Archebald · February 8, 2023, 10:59am

I ran this command: sudo certbot certonly --apache -v

It produced this output:
Saving debug log to /var/log/letsencrypt/letsencrypt.log
Plugins selected: Authenticator apache, Installer apache

Which names would you like to activate HTTPS for?
We recommend selecting either all domains, or all domains in a VirtualHost/server block.

1: phpipam.diamondstatenetworks.com

Select the appropriate numbers separated by commas and/or spaces, or leave input
blank to select all options shown (Enter 'c' to cancel): 1
Certificate is due for renewal, auto-renewing...
Renewing an existing certificate for phpipam.diamondstatenetworks.com
Performing the following challenges:
http-01 challenge for phpipam.diamondstatenetworks.com
Waiting for verification...
Challenge failed for domain phpipam.diamondstatenetworks.com
http-01 challenge for phpipam.diamondstatenetworks.com

Certbot failed to authenticate some domains (authenticator: apache). The Certificate Authority reported these problems:
Domain: phpipam.diamondstatenetworks.com
Type: dns
Detail: no valid A records found for phpipam.diamondstatenetworks.com; no valid AAAA records found for phpipam.diamondstatenetworks.com

Hint: The Certificate Authority failed to verify the temporary Apache configuration changes made by Certbot.
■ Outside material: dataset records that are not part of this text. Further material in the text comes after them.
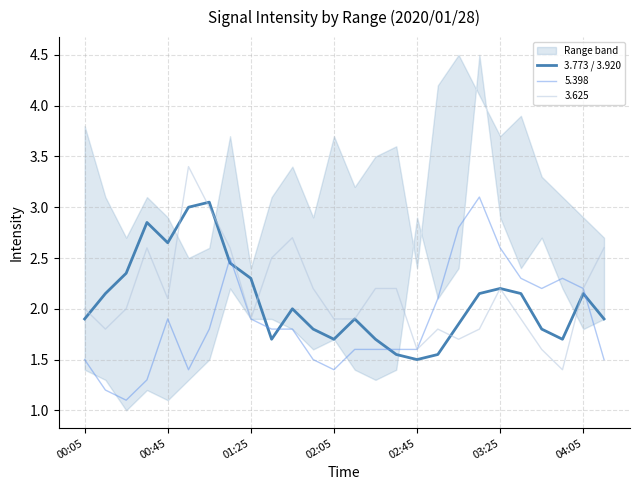

What is the difference between the second highest and second lowest values?

1.5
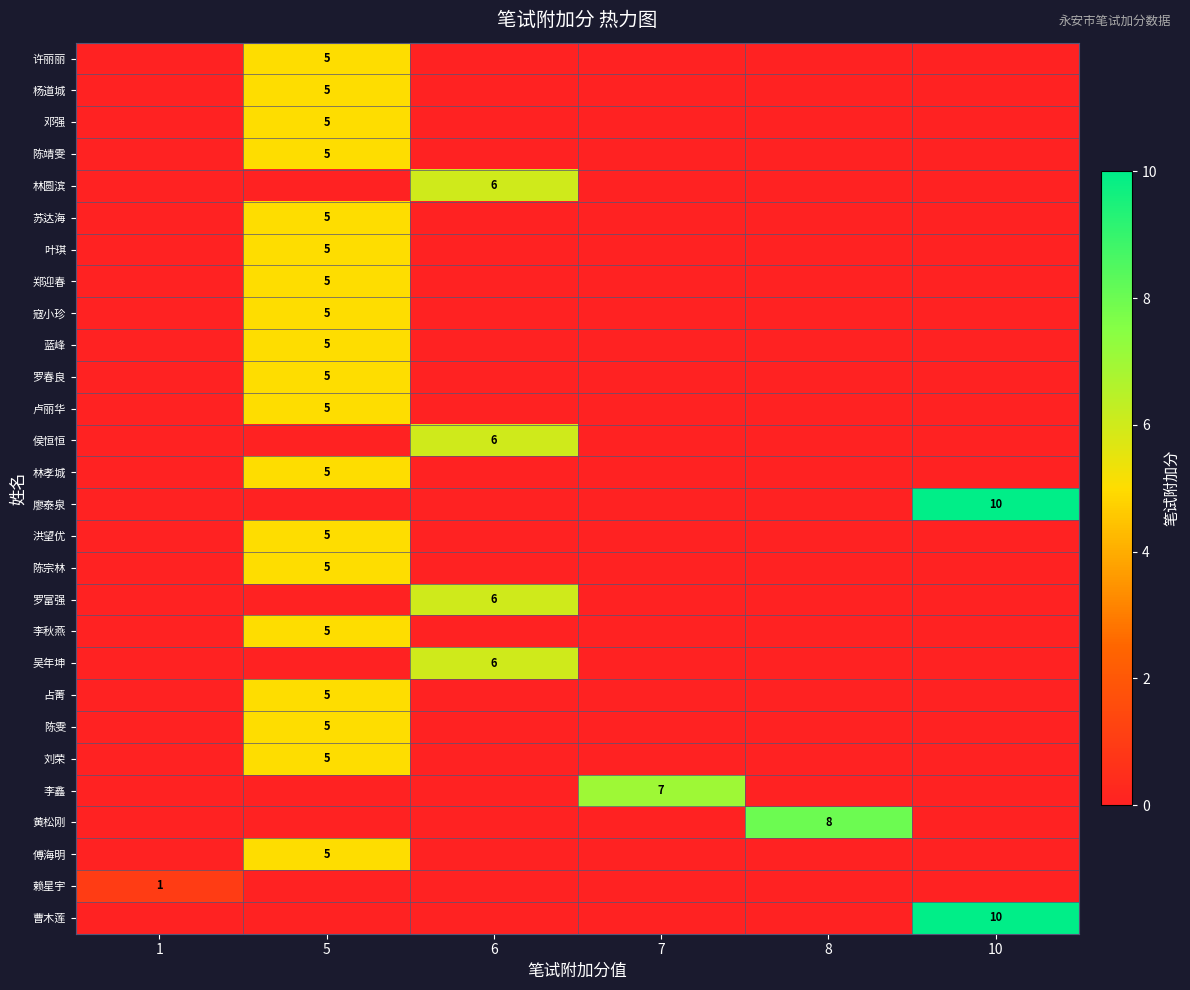

Which label corresponds to the largest value in the chart?

10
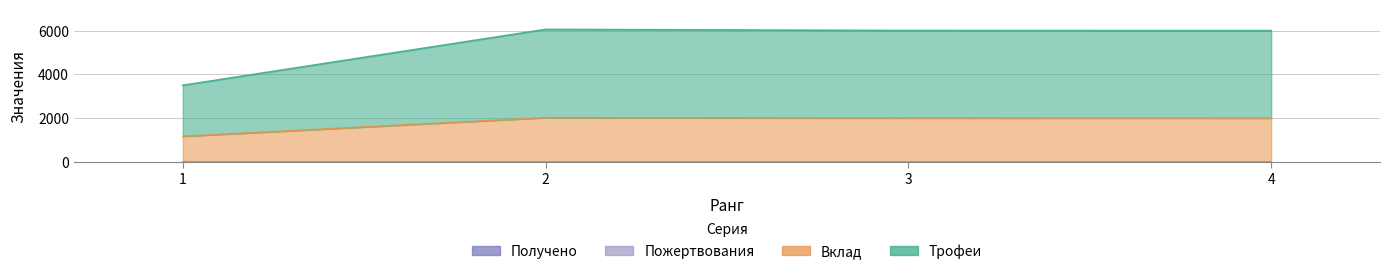

What is the lowest value of the Вклад series?

1167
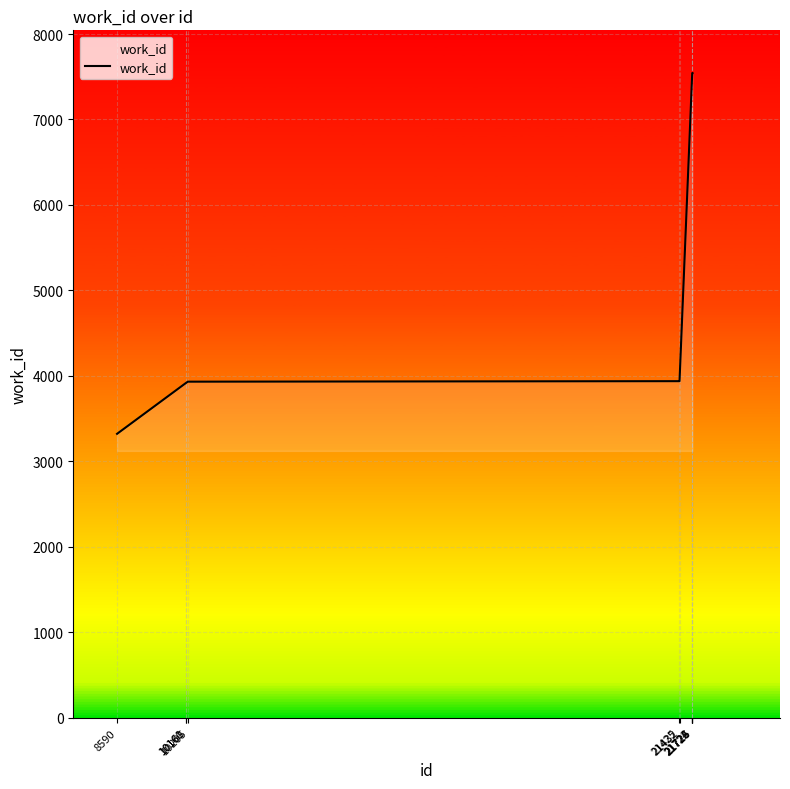

What is the minimum value shown in the chart?

3322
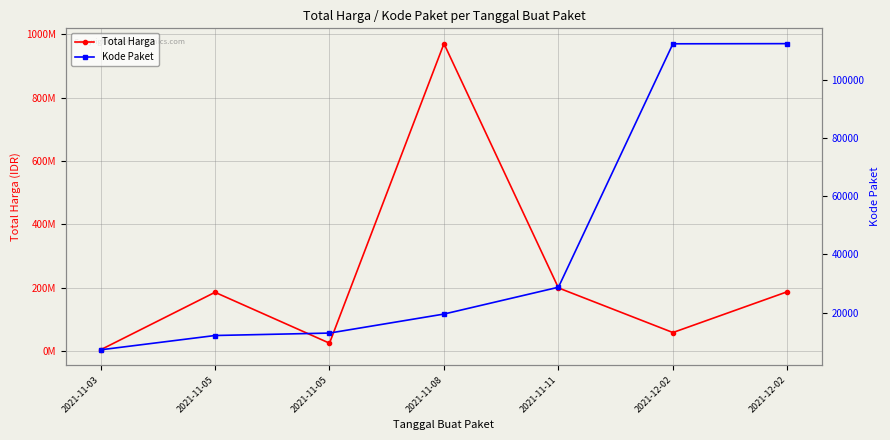

Does the chart display data point markers on the line(s)?

Yes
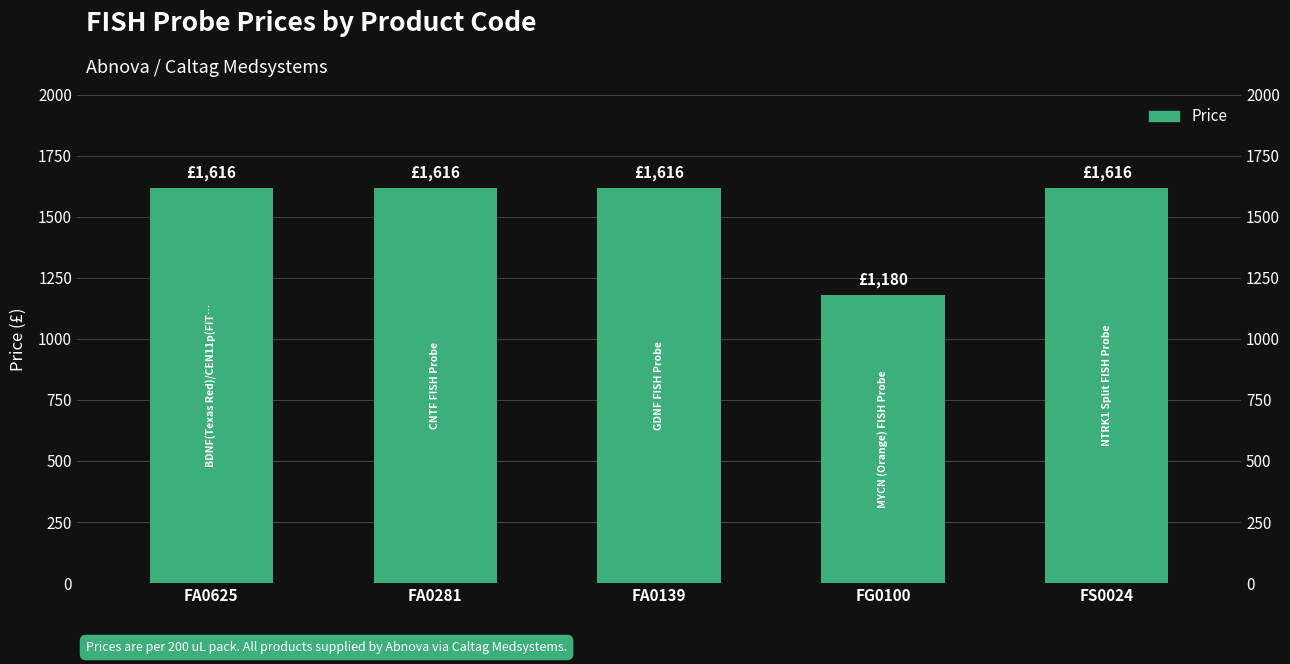

What is the difference between the maximum and minimum values?

436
Ensure that the listed domains point to this Apache server and that it is accessible from the internet.

Cleaning up challenges
Some challenges have failed.

My web server is (include version): Apache/2.4.29 (Ubuntu)
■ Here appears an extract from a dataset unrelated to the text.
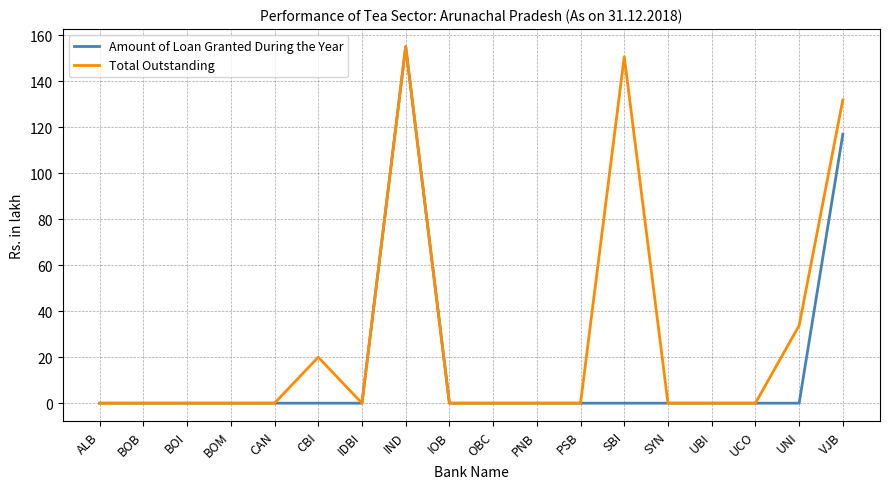

What position from the right is IND?

11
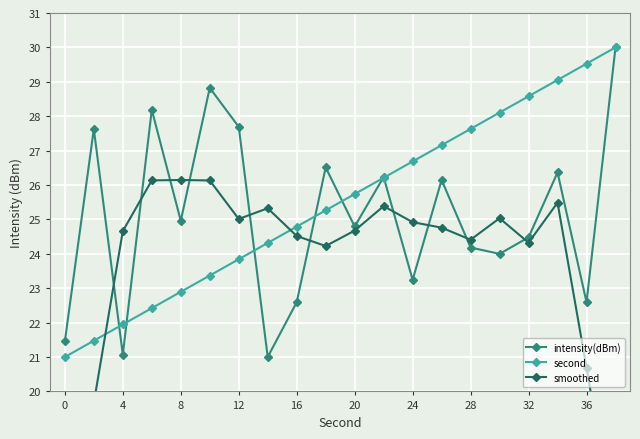

Which series has the widest spread of values?

smoothed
The operating system my web server runs on is (include version): 18.04.1-Ubuntu

My hosting provider, if applicable, is: Azure

I can login to a root shell on my machine (yes or no, or I don't know): yes

I'm using a control panel to manage my site (no, or provide the name and version of the control panel): no

The version of my client is (e.g. output of certbot --version or certbot-auto --version if you're using Certbot): certbot 1.32.2

I also checked the domain with DNS. It has an A record.

Thanks!

Archebald · February 8, 2023, 11:01am

Oh hmmmm. I had an SSL cert on my privately addressed web server... how can I make this work with a privately addressed server... I don't actually want the server exposed to the Internet but I also do want every client complaining.
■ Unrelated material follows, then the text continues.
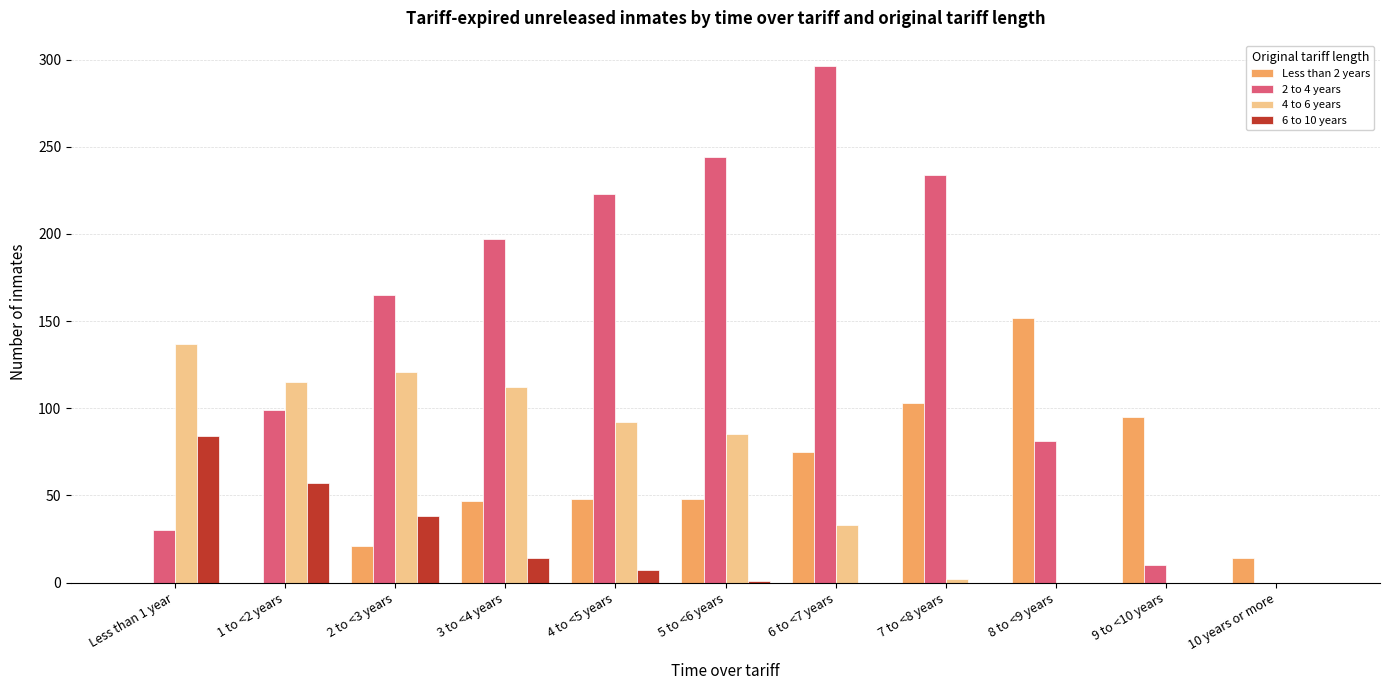

Which label corresponds to the largest value in the chart?

6 to <7 years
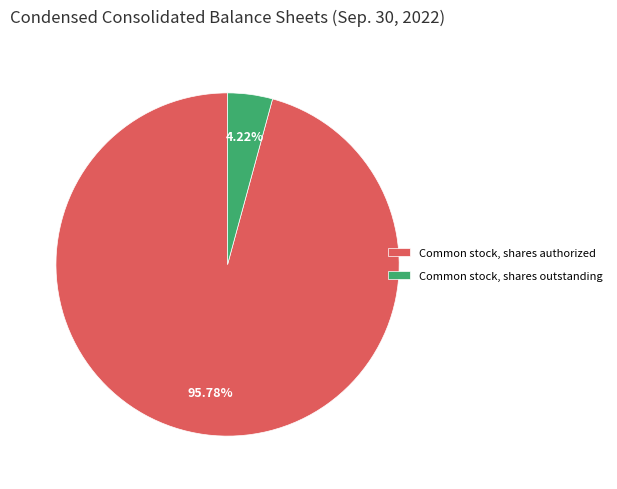

Is there any slice that represents more than half of the pie?

Yes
I just noticed this note: Ensure that the listed domains point to this Apache server and that it is accessible from the internet.

rg305 · February 8, 2023, 11:43am

Hi @Archebald, and welcome to the LE community forum

Having an A record alone is not enough:

Name:    phpipam.diamondstatenetworks.com
Address: 10.240.3.4

If the Internet can't reach your server via HTTP, then you shouldn't use HTTP-01 authentication in the request for a certificate.
The A record shown is NOT an IP that can be reached by anyone on the Internet.

I don't understand how you can have any clients:

I can only assume the complaint is related to the lack of a valid certificate on your web server.

Since, HTTP-01 authentication is not an option, you might want to try DNS-01 authentication.
And until all tests have been passed, you should use the LE testing/staging environment [not production LE systems] for all such tests.

Bruce5051 · February 9, 2023, 12:55am

Here is the list of issued certificates crt.sh | phpipam.diamondstatenetworks.com, the latest being 2023-02-08.
Looks the the OP's issue has been resolved, an assumption.

system · March 11, 2023, 12:55am

This topic was automatically closed 30 days after the last reply. New replies are no longer allowed.